2.4 Measurement of covariates

Given the large number of variables in the LE8 score, this study adjusted for a limited number of covariates to avoid overfitting the model. The covariates included in this study were age, gender, race, education level, and poverty income ratio (PIR).

2.5 Statistical analysis

To account for the complex sampling design of the NHANES data, weighted analyses were conducted according to NCHS guidelines. Weights, strata, and primary sampling units were considered in this study. Continuous variables were expressed as weighted means and compared using weighted linear regression. Categorical variables were presented as counts (weighted percentages) and compared using weighted chi-square tests. The association between LE8 scores and liver function biomarkers was evaluated using weighted univariate and multivariate linear regression models. Model 1 evaluated the raw relationship between LE8 score and liver function without covariate adjustment. Model 2 adjusted for gender, age, and race. Model 3 further adjusted for education level and PIR based on Model 2. Dose–response relationships were examined using smoothed curve fitting, and weighted quantile sum (WQS) regression models were used to analyze the relationships between mixed exposures of LE8 indicators and liver function, as well as the relative contributions of each indicator. A p-value of less than 0.05 (two-sided) was defined as statistically significant. Statistical analyses were performed using EmpowerStats (version 4.2) and R software (version 4.3.0).

3 Results

3.1 Baseline characteristics

Baseline characteristics of the study population, stratified by LE8 score category, are detailed in Table 1. A total of 21,873 participants were included, divided into low (N = 4,149), moderate (N = 15,177), and high (N = 2,547) LE8 score groups.
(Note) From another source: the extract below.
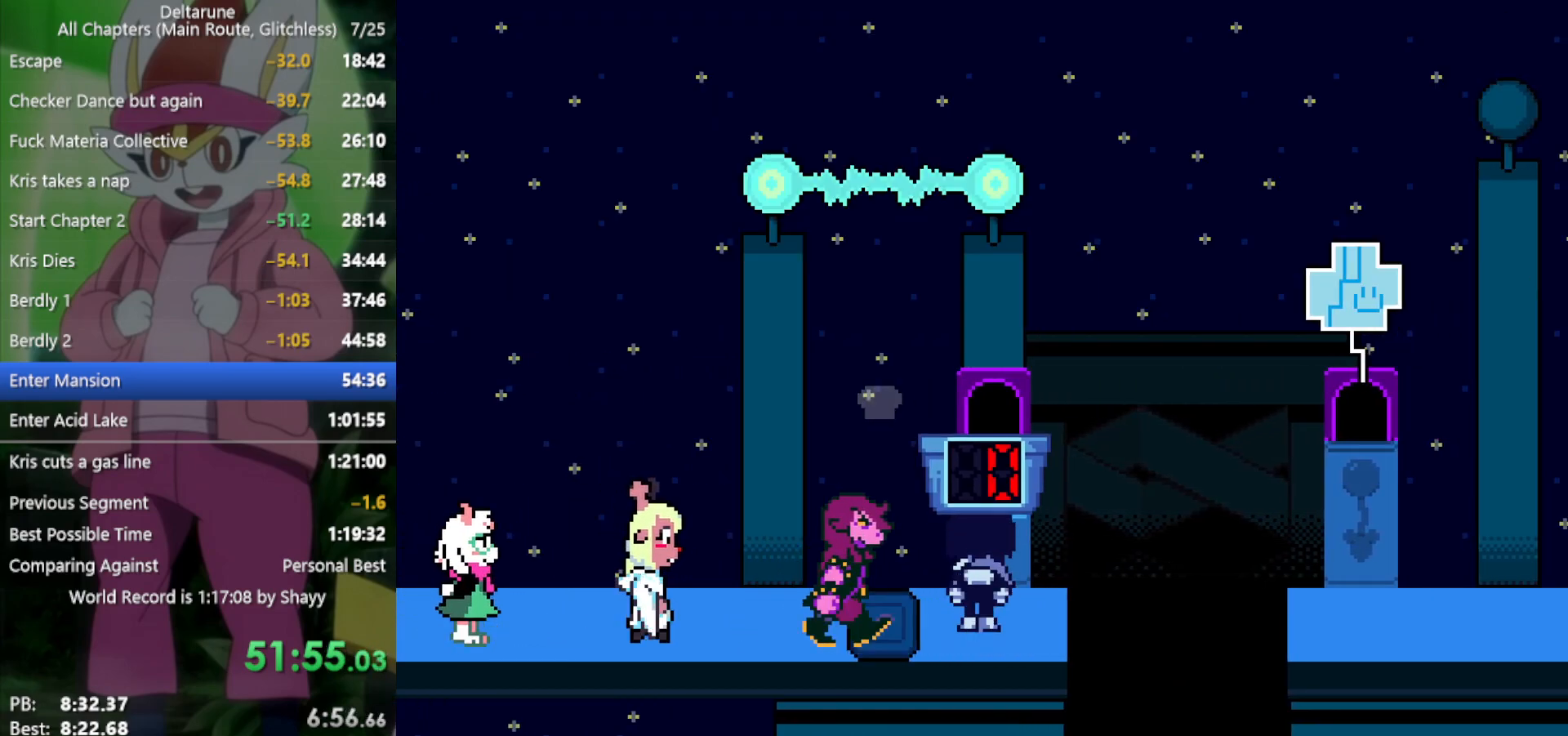
{"keys": ["right", "x"], "events": []}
The mean age showed a decreasing trend across the LE8 score groups, with the highest age observed in the low LE8 score group (53.22 years, 95% CI: 52.52–53.93), followed by the moderate (48.05 years, 95% CI: 47.45–48.65), and the lowest in the high score group (39.77 years, 95% CI, 38.78–40.76), with significant differences between groups (p < 0.001). Gender distribution also varied across LE8 score groups, with a higher proportion of females in the high LE8 score group (59.45%) compared to the low (51.53%) and moderate (50.03%) groups (p < 0.001). Racial composition differed significantly across the LE8 score categories, with non-Hispanic white participants more prevalent in the high LE8 score group (73.85%) compared to the low (62.52%) and moderate (68.65%) groups, while non-Hispanic black participants were more concentrated in the low score group (17.14%) (p < 0.001). Educational attainment showed a clear gradient with increasing LE8 score. A higher proportion of participants with education above high school was observed in the high LE8 score group (80.44%) compared to the low (46.54%) and moderate (63.51%) groups (p < 0.001). Similarly, PIR demonstrated significant differences, with the high LE8 score group showing a larger percentage of participants in the highest income category (PIR >3: 59.26%) compared to the low (34.95%) and moderate (51.94%) groups (p < 0.001). Liver function parameters, including ALT, AST, ALT/AST ratio, ALP, and GGT levels, displayed significant and consistent decreases across the increasing LE8 score categories (all p < 0.001), with the lowest levels seen in the high LE8 score group.

Table 1

Table 1. Baseline characteristics of participants according to LE8 score.

3.2 Relationship LE8 score and liver function parameters

Analysis revealed significant negative associations between LE8 scores and liver function indicators in all models (Table 2). For ALT, each one-point increase in the LE8 score was associated with a corresponding decrease in ALT levels, with β-values of −0.164 (95% CI: −0.187, −0.141) in Model 1, −0.196 (95% CI: −0.219, −0.172) in Model 2, and − 0.214 (95% CI: −0.239, −0.189) in Model 3 (all p < 0.001). Similarly, participants in the moderate (50–79) and high (80–100) LE8 categories had significantly lower ALT levels compared to the low (0–49) LE8 group. Similar trends were observed for AST, where each one-point increase in LE8 score corresponded to decreases in AST levels, with β-values of −0.054 (95% CI: −0.076, −0.032) in Model 1, −0.051 (95% CI: −0.073, −0.028) in Model 2, and − 0.057 (95% CI: −0.082, −0.031) in Model 3 (all p < 0.001). The ALT/AST ratio, ALP and GGT also showed consistent negative associations with LE8 scores, suggesting that higher LE8 scores are associated with better liver function. Specifically, for each one-point increase in LE8 score, ALP levels declined by 0.369 U/L in Model 1, 0.320 U/L in Model 2, and 0.271 U/L in Model 3 (all p < 0.001). GGT levels also decreased significantly with each one-point increase in LE8 score, with β-values of −0.472 in Model 1, −0.458 in Model 2, and −0.463 in Model 3 (all p < 0.001). These results consistently suggest that better CVH, as measured by LE8 scores, is associated with lower levels of liver enzymes.

Table 2

Table 2. Association between LE8 and liver function parameters.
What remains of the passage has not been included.